Bayesian modeling of individual growth variability using back-calculation: Application to pink cusk-eel (Genypterus blacodes) off Chile

Abstract

The von Bertalanffy growth function (VBGF) with random effects has been widely used to estimate growth parameters incorporating individual variability of length-at-age. Trajectories of individual growth can be inferred using either mark-recapture or back-calculation of length-at-age from growth marks in hard body parts such as otoliths. Modern statistical methods evaluate individual variation usually from mark-recapture data, and the parameters describing this function are estimated using empirical Bayes methods assuming Gaussian error.
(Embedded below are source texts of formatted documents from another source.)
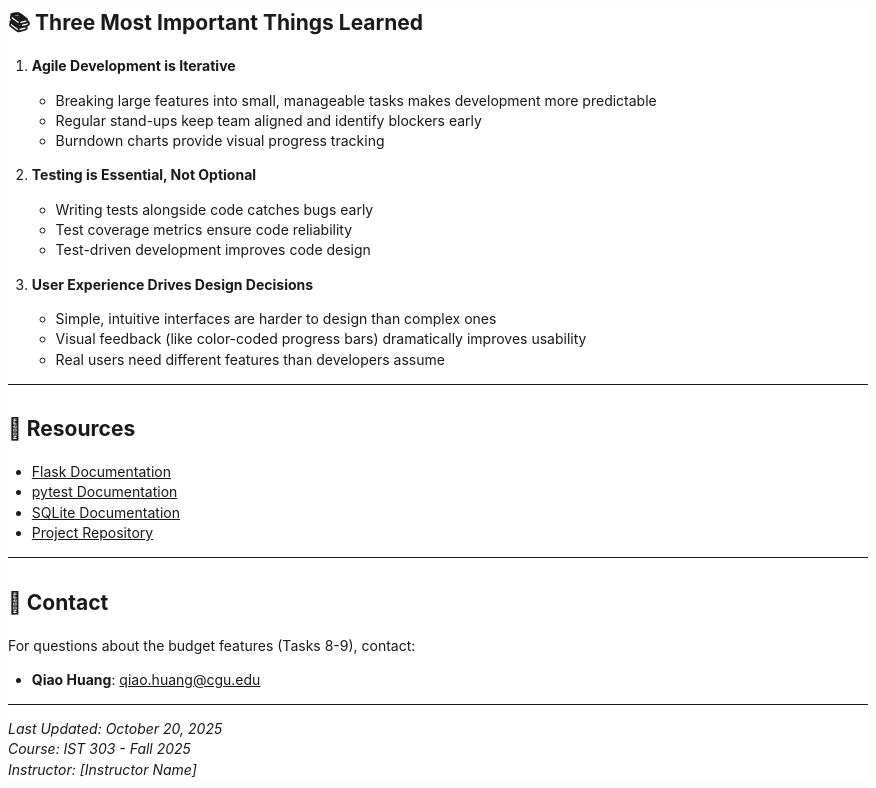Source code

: ## 📚 Three Most Important Things Learned

1. **Agile Development is Iterative**
   - Breaking large features into small, manageable tasks makes development more predictable
   - Regular stand-ups keep team aligned and identify blockers early
   - Burndown charts provide visual progress tracking

2. **Testing is Essential, Not Optional**
   - Writing tests alongside code catches bugs early
   - Test coverage metrics ensure code reliability
   - Test-driven development improves code design

3. **User Experience Drives Design Decisions**
   - Simple, intuitive interfaces are harder to design than complex ones
   - Visual feedback (like color-coded progress bars) dramatically improves usability
   - Real users need different features than developers assume

---

## 🔗 Resources

- [Flask Documentation](https://flask.palletsprojects.com/)
- [pytest Documentation](https://docs.pytest.org/)
- [SQLite Documentation](https://www.sqlite.org/docs.html)
- [Project Repository](https://github.com/lucky2uhqt/IST-303-paldea.git)

---

## 📧 Contact

For questions about the budget features (Tasks 8-9), contact:

- **Qiao Huang**: qiao.huang@cgu.edu

---

_Last Updated: October 20, 2025_  
_Course: IST 303 - Fall 2025_  
_Instructor: [Instructor Name]_
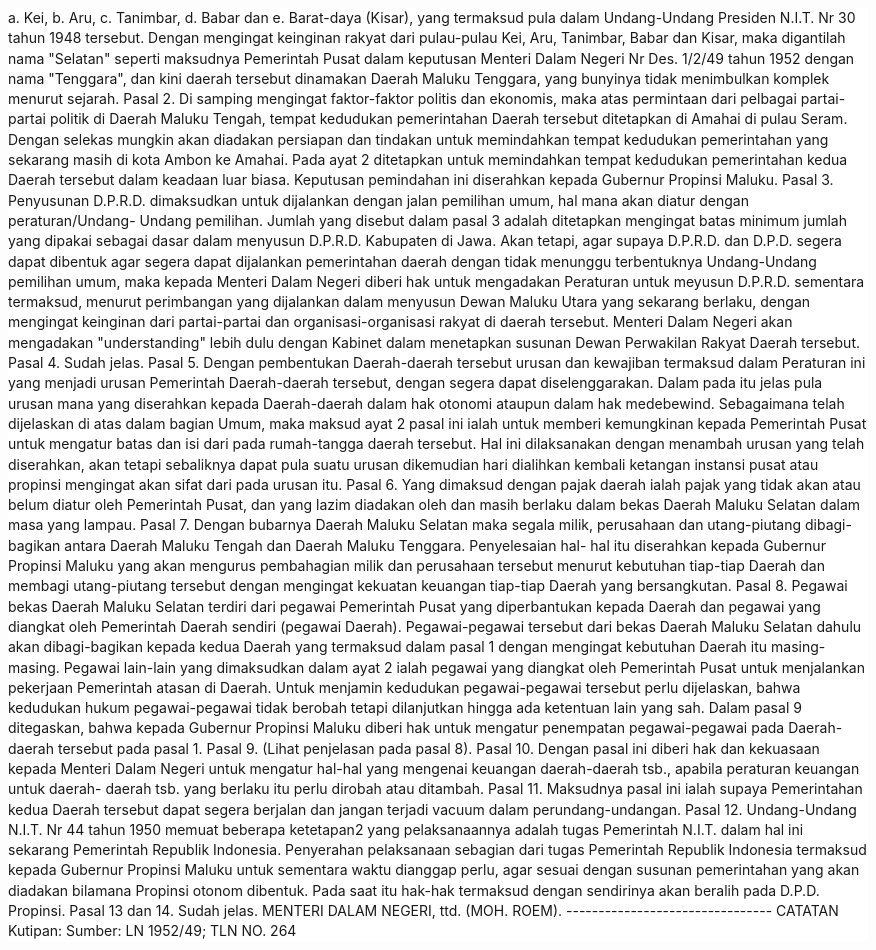 a. Kei, b. Aru, c. Tanimbar, d. Babar dan e. Barat-daya (Kisar), yang termaksud pula dalam Undang-Undang Presiden N.I.T. Nr 30 tahun 1948 tersebut. Dengan mengingat keinginan rakyat dari pulau-pulau Kei, Aru, Tanimbar, Babar dan Kisar, maka digantilah nama "Selatan" seperti maksudnya Pemerintah Pusat dalam keputusan Menteri Dalam Negeri Nr Des. 1/2/49 tahun 1952 dengan nama "Tenggara", dan kini daerah tersebut dinamakan Daerah Maluku Tenggara, yang bunyinya tidak menimbulkan komplek menurut sejarah. Pasal 2. Di samping mengingat faktor-faktor politis dan ekonomis, maka atas permintaan dari pelbagai partai-partai politik di Daerah Maluku Tengah, tempat kedudukan pemerintahan Daerah tersebut ditetapkan di Amahai di pulau Seram. Dengan selekas mungkin akan diadakan persiapan dan tindakan untuk memindahkan tempat kedudukan pemerintahan yang sekarang masih di kota Ambon ke Amahai. Pada ayat 2 ditetapkan untuk memindahkan tempat kedudukan pemerintahan kedua Daerah tersebut dalam keadaan luar biasa. Keputusan pemindahan ini diserahkan kepada Gubernur Propinsi Maluku. Pasal 3. Penyusunan D.P.R.D. dimaksudkan untuk dijalankan dengan jalan pemilihan umum, hal mana akan diatur dengan peraturan/Undang- Undang pemilihan. Jumlah yang disebut dalam pasal 3 adalah ditetapkan mengingat batas minimum jumlah yang dipakai sebagai dasar dalam menyusun D.P.R.D. Kabupaten di Jawa. Akan tetapi, agar supaya D.P.R.D. dan D.P.D. segera dapat dibentuk agar segera dapat dijalankan pemerintahan daerah dengan tidak menunggu terbentuknya Undang-Undang pemilihan umum, maka kepada Menteri Dalam Negeri diberi hak untuk mengadakan Peraturan untuk meyusun D.P.R.D. sementara termaksud, menurut perimbangan yang dijalankan dalam menyusun Dewan Maluku Utara yang sekarang berlaku, dengan mengingat keinginan dari partai-partai dan organisasi-organisasi rakyat di daerah tersebut. Menteri Dalam Negeri akan mengadakan "understanding" lebih dulu dengan Kabinet dalam menetapkan susunan Dewan Perwakilan Rakyat Daerah tersebut. Pasal 4. Sudah jelas. Pasal 5. Dengan pembentukan Daerah-daerah tersebut urusan dan kewajiban termaksud dalam Peraturan ini yang menjadi urusan Pemerintah Daerah-daerah tersebut, dengan segera dapat diselenggarakan. Dalam pada itu jelas pula urusan mana yang diserahkan kepada Daerah-daerah dalam hak otonomi ataupun dalam hak medebewind. Sebagaimana telah dijelaskan di atas dalam bagian Umum, maka maksud ayat 2 pasal ini ialah untuk memberi kemungkinan kepada Pemerintah Pusat untuk mengatur batas dan isi dari pada rumah-tangga daerah tersebut. Hal ini dilaksanakan dengan menambah urusan yang telah diserahkan, akan tetapi sebaliknya dapat pula suatu urusan dikemudian hari dialihkan kembali ketangan instansi pusat atau propinsi mengingat akan sifat dari pada urusan itu. Pasal 6. Yang dimaksud dengan pajak daerah ialah pajak yang tidak akan atau belum diatur oleh Pemerintah Pusat, dan yang lazim diadakan oleh dan masih berlaku dalam bekas Daerah Maluku Selatan dalam masa yang lampau. Pasal 7. Dengan bubarnya Daerah Maluku Selatan maka segala milik, perusahaan dan utang-piutang dibagi-bagikan antara Daerah Maluku Tengah dan Daerah Maluku Tenggara. Penyelesaian hal- hal itu diserahkan kepada Gubernur Propinsi Maluku yang akan mengurus pembahagian milik dan perusahaan tersebut menurut kebutuhan tiap-tiap Daerah dan membagi utang-piutang tersebut dengan mengingat kekuatan keuangan tiap-tiap Daerah yang bersangkutan. Pasal 8. Pegawai bekas Daerah Maluku Selatan terdiri dari pegawai Pemerintah Pusat yang diperbantukan kepada Daerah dan pegawai yang diangkat oleh Pemerintah Daerah sendiri (pegawai Daerah). Pegawai-pegawai tersebut dari bekas Daerah Maluku Selatan dahulu akan dibagi-bagikan kepada kedua Daerah yang termaksud dalam pasal 1 dengan mengingat kebutuhan Daerah itu masing-masing. Pegawai lain-lain yang dimaksudkan dalam ayat 2 ialah pegawai yang diangkat oleh Pemerintah Pusat untuk menjalankan pekerjaan Pemerintah atasan di Daerah. Untuk menjamin kedudukan pegawai-pegawai tersebut perlu dijelaskan, bahwa kedudukan hukum pegawai-pegawai tidak berobah tetapi dilanjutkan hingga ada ketentuan lain yang sah. Dalam pasal 9 ditegaskan, bahwa kepada Gubernur Propinsi Maluku diberi hak untuk mengatur penempatan pegawai-pegawai pada Daerah-daerah tersebut pada pasal 1. Pasal 9. (Lihat penjelasan pada pasal 8). Pasal 10. Dengan pasal ini diberi hak dan kekuasaan kepada Menteri Dalam Negeri untuk mengatur hal-hal yang mengenai keuangan daerah-daerah tsb., apabila peraturan keuangan untuk daerah- daerah tsb. yang berlaku itu perlu dirobah atau ditambah. Pasal 11. Maksudnya pasal ini ialah supaya Pemerintahan kedua Daerah tersebut dapat segera berjalan dan jangan terjadi vacuum dalam perundang-undangan. Pasal 12. Undang-Undang N.I.T. Nr 44 tahun 1950 memuat beberapa ketetapan2 yang pelaksanaannya adalah tugas Pemerintah N.I.T. dalam hal ini sekarang Pemerintah Republik Indonesia. Penyerahan pelaksanaan sebagian dari tugas Pemerintah Republik Indonesia termaksud kepada Gubernur Propinsi Maluku untuk sementara waktu dianggap perlu, agar sesuai dengan susunan pemerintahan yang akan diadakan bilamana Propinsi otonom dibentuk. Pada saat itu hak-hak termaksud dengan sendirinya akan beralih pada D.P.D. Propinsi. Pasal 13 dan 14. Sudah jelas. MENTERI DALAM NEGERI, ttd. (MOH. ROEM). -------------------------------- CATATAN Kutipan: Sumber: LN 1952/49; TLN NO. 264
In this paper, we combine recent studies in non-Gaussian distributions and a Bayesian approach to model growth variability using back-calculated data in harvested fish populations. We presumed that errors in the VBGF can be assumed as a Student-t distribution, given the abundance of individuals with extreme length values. The proposed method was applied and compared to the standard methods using back-calculated length-at-age data for pink cusk-eel (Genypterus blacodes) off Chile. Considering several information criteria, and comparing males and females, we have found that males grow significantly faster than females, and that length-at-age for both sexes exhibits extreme length observations. Comparisons indicated that a Student-t model with mixed effects describes best back-calculated data regarding pink cusk-eel. This framework merged the strengths of different approaches to estimate growth parameters in harvested fish populations, considering modeling of individual variability of length-at-age, Bayesian inference, and distribution of errors from the Student-t model.